[Saved entries]
▼▼▼

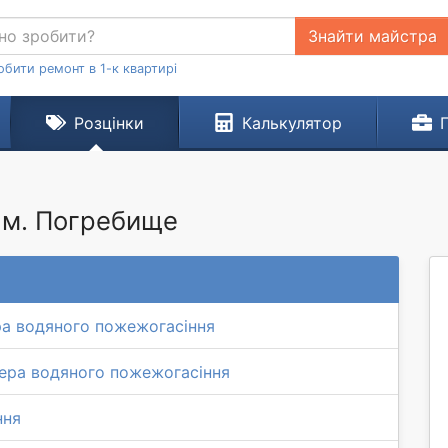
Знайти майстра
обити ремонт в 1-к квартирі
Розцінки
Калькулятор
 м. Погребище
ра водяного пожежогасіння
ера водяного пожежогасіння
ння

▲▲▲

_Problem to work on_: Rewrite the text of all the saved entries above, replacing "Розцінки" with "Ціни" and changing nothing else. Leave the pictures out of your answer.

_Output for this task_:
Знайти майстра
обити ремонт в 1-к квартирі
Ціни
Калькулятор
 м. Погребище
ра водяного пожежогасіння
ера водяного пожежогасіння
ння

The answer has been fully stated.